Von 1992 bis 2001 stand erstmals eine Frau an der Spitze des Gerichts, die Präsidentin des Oberlandesgerichts München Hildegund Holzheid.
Verfassungsrechtliche Grundlagen
Die Befugnisse und Aufgaben des Bayerischen Verfassungsgerichtshofs sind im 5. Abschnitt des Ersten Hauptteils der Bayerischen Verfassung geregelt.
Der Verfassungsgerichtshof ist das oberste Gericht für staatsrechtliche Fragen und entscheidet über
- Anklagen gegen Mitglieder der Bayerischen Staatsregierung oder des Bayerischen Landtags
- den Ausschluss von Wählergruppen von der Wahl und die Gültigkeit der Wahl
- Normenkontrollklagen und Verfassungsbeschwerden betreffend die Landesverfassung
- Organstreitigkeiten zwischen den obersten Staatsorganen
Darüber hinaus besteht mit der Popularklage für jeden Bürger in Bayern die Möglichkeit, Klage gegen Landesgesetze, Rechtsvorschriften oder Verordnungen vor dem Verfassungsgerichtshof zu erheben, auch ohne selbst betroffen zu sein.[3]
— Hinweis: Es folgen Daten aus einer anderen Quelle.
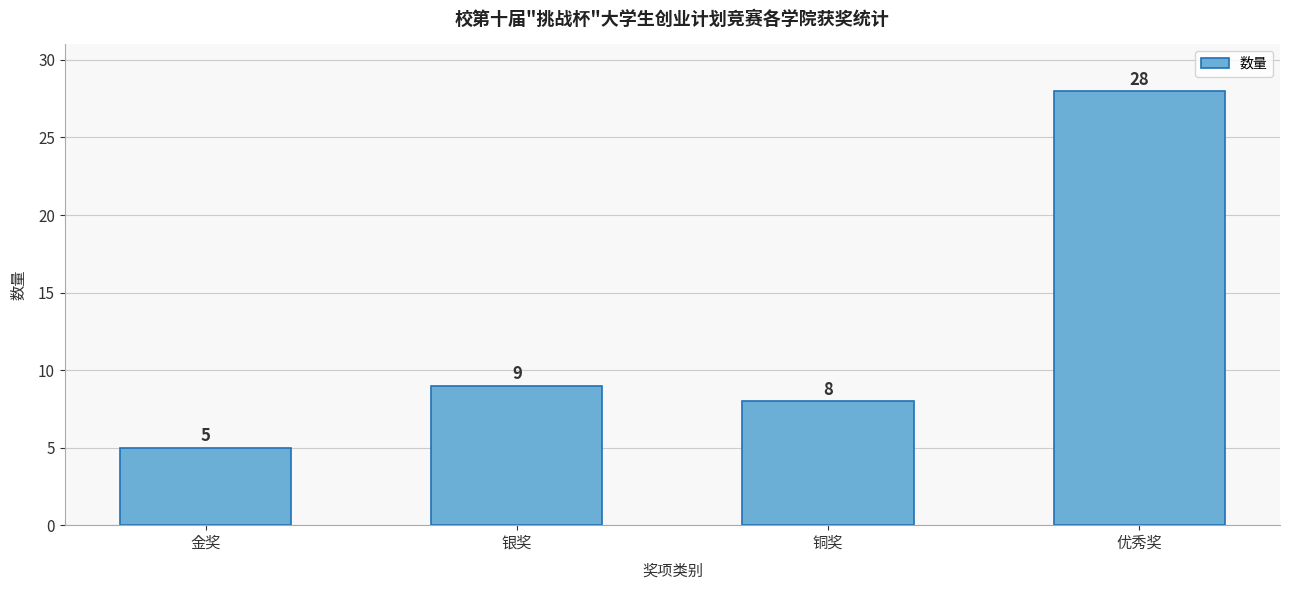

Reading left to right, list all the values displayed in this chart.

金奖=5	银奖=9	铜奖=8	优秀奖=28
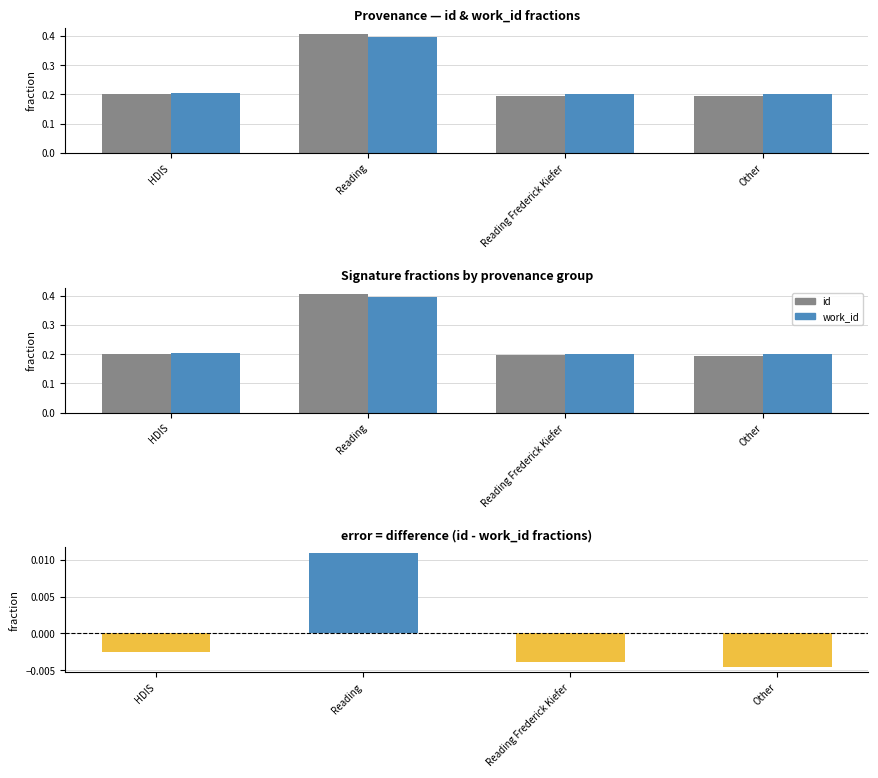

Reading right to left, transcribe all the data shown in this chart.

id: 0.2	0.2	0.4	0.2
work_id: 0.2	0.2	0.4	0.2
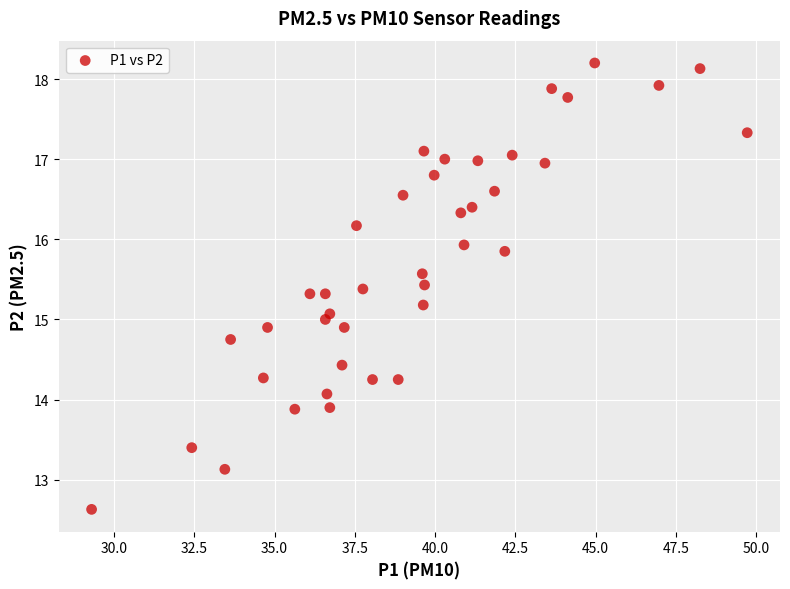

What is the range of Y values (max minus min)?

5.6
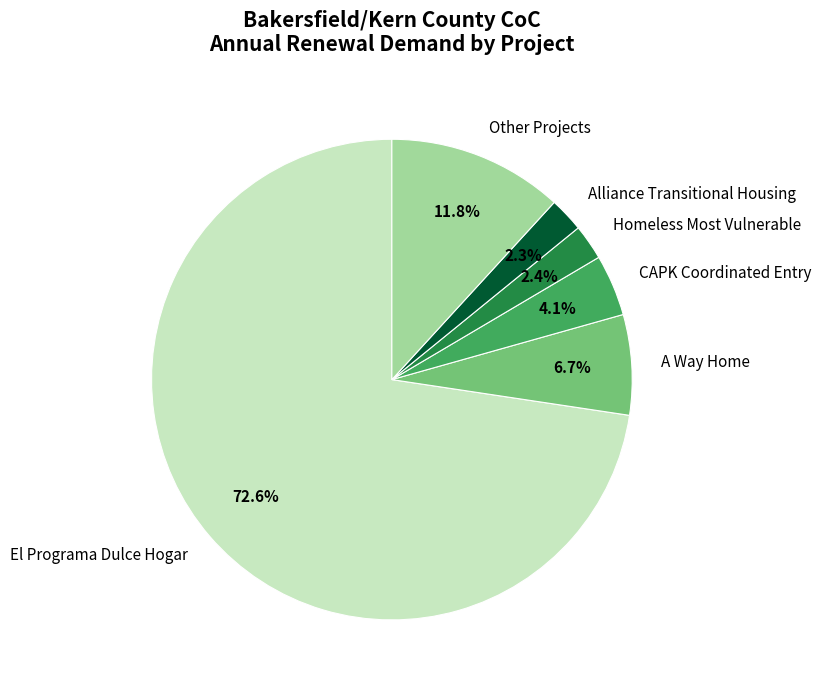

Which has a higher value, Other Projects or CAPK Coordinated Entry?

Other Projects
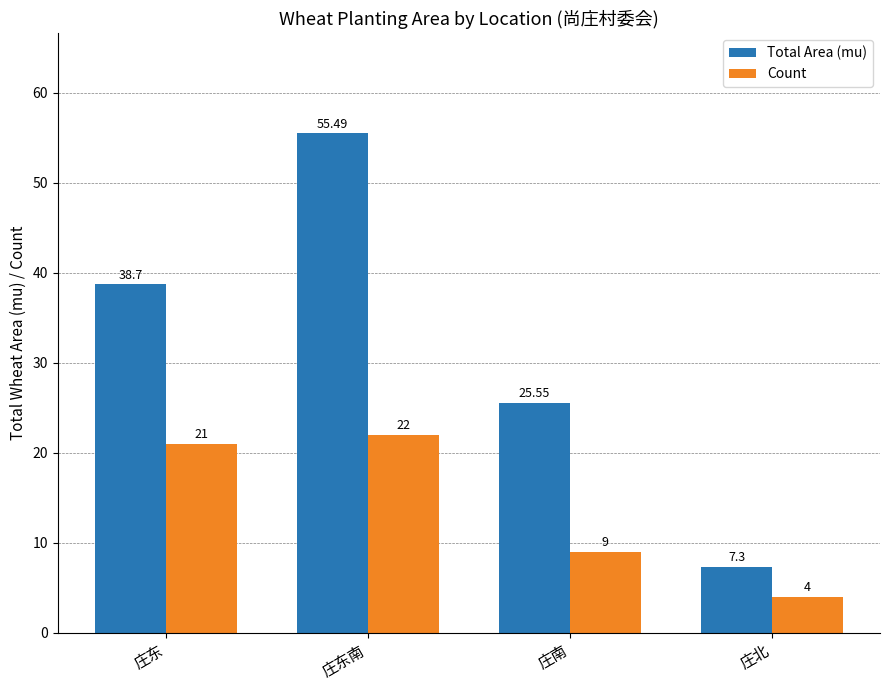

What is the difference between the maximum and second lowest values in the Total Area (mu) series?

29.9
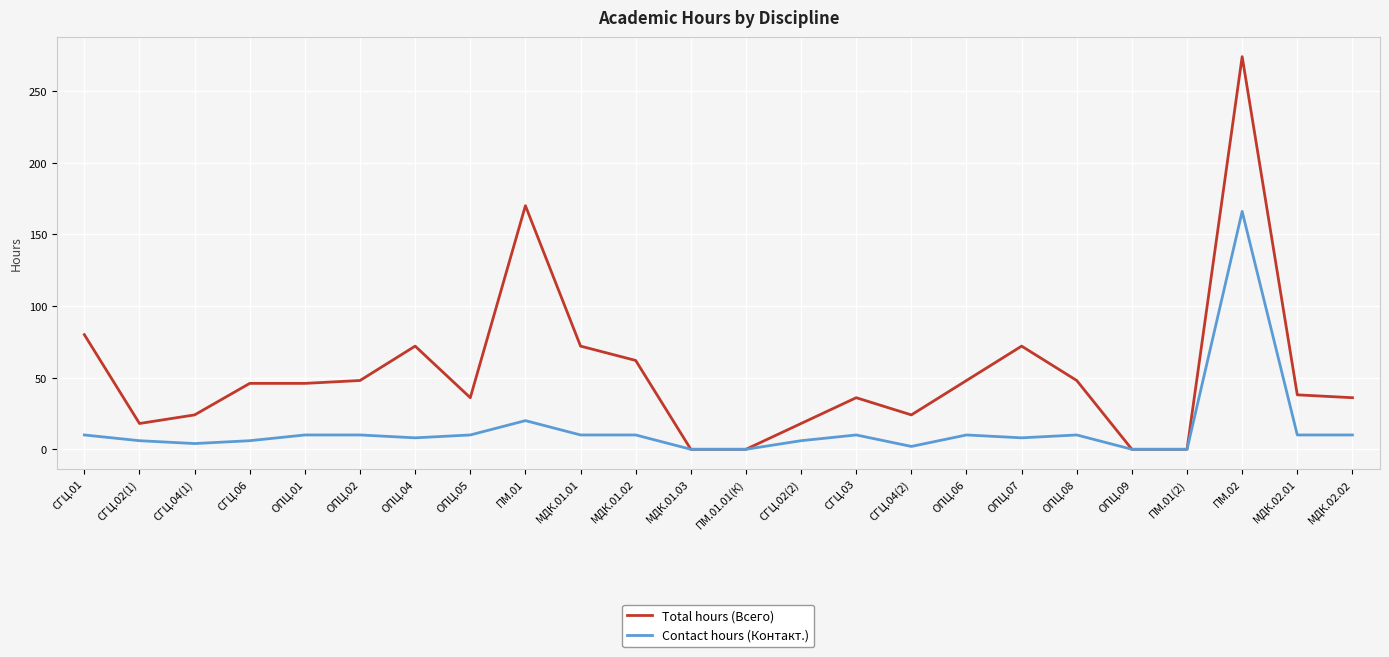

Rank the series by their maximum value, from lowest to highest.

Contact hours (Контакт.), Total hours (Всего)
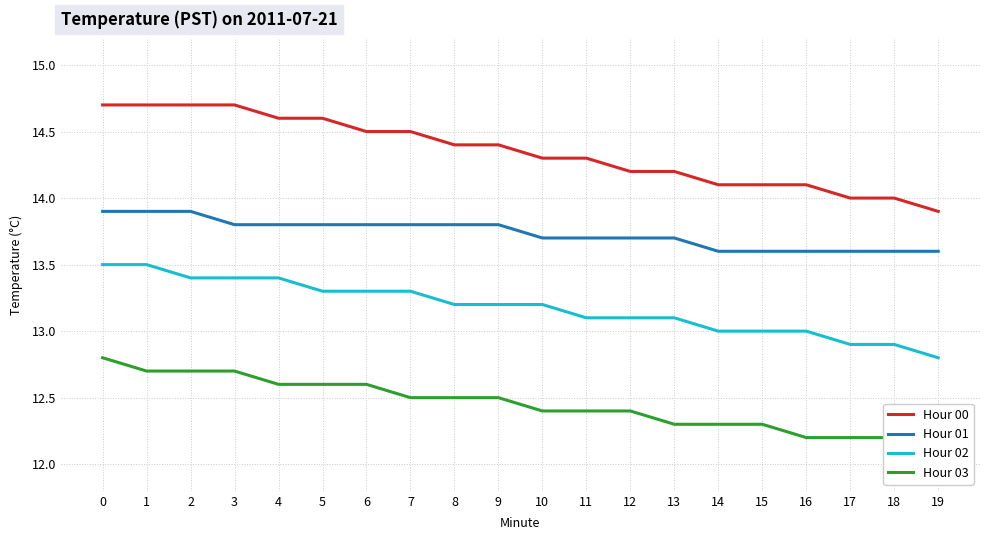

What is the lowest value of the Hour 00 series?

13.9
Präsident, Mitglieder und Richterwahl
Der Bayerische Verfassungsgerichtshof besteht aus dem Präsidenten, 22 berufsrichterlichen Mitgliedern, 15 weiteren Mitgliedern und deren Vertretern. Der Präsident muss aus den Präsidenten der bayerischen Oberlandesgerichte gewählt werden; seit 1959 fiel die Wahl stets auf den Präsidenten oder die Präsidentin des Oberlandesgerichts München. Seit 2021 fungiert daher Hans-Joachim Heßler als Präsident des Bayerischen Verfassungsgerichtshofs. Protokollarisch nimmt der Verfassungsgerichtspräsident den dritthöchsten Rang im Freistaat ein, nach Ministerpräsident und Landtagspräsident.
Sowohl der Präsident als auch die 38 ehrenamtlichen Richter am Verfassungsgerichtshof werden mit einfacher Mehrheit durch den Landtag bestimmt. Daher wurde dem Verfassungsgerichtshof eine gewisse Nähe zur bayerischen Mehrheitspartei CSU nachgesagt. Ein Volksbegehren zur Änderung der Richterwahlregeln scheiterte aber im Jahr 2000.
Besetzung
Zur Besetzung siehe die Liste der berufsrichterlichen Mitglieder des Bayerischen Verfassungsgerichtshofs und die Liste der nichtberufsrichterlichen Mitglieder des Bayerischen Verfassungsgerichtshofs[4]
Verfahren
Die prozessuale Rechtsgrundlage für die Verfahren vor dem BayVerfGH sind die Vorschriften des Gesetzes über den Bayerischen Verfassungsgerichtshof (BayVfGHG).[5] Hierbei verweist Art. 9 BayVfGHG bezüglich des Ausschlusses vom Richteramt auf die Vorschrift des § 22 StPO.[6] Praktisch relevant sind vor allem die Verfahren über Verfassungsbeschwerden und die Verfahren über Einstweilige Anordnungen gem. Art. 26 BayVfGHG.
Verfassungsbeschwerden
Das Verfahren über die Verfassungsbeschwerde vor dem BayVerfGH entspricht im Wesentlichen dem Verfahren vor dem Bundesverfassungsgericht und unterscheidet sich lediglich in folgenden vier Punkten:
- Die Frist zur Einlegung der Verfassungsbeschwerde beträgt zwei Monate
- Der BayVerfGH kann dem Beschwerdeführer gemäß Art. 27 Abs. 1 BayVfGHG einen Kostenvorschuss von maximal 1.500 Euro auferlegen. Das Verfahren vor dem BayVerfGH wird in diesem Fall nur dann fortgeführt, wenn der Beschwerdeführer diesen Kostenvorschuss vorab leistet.[7]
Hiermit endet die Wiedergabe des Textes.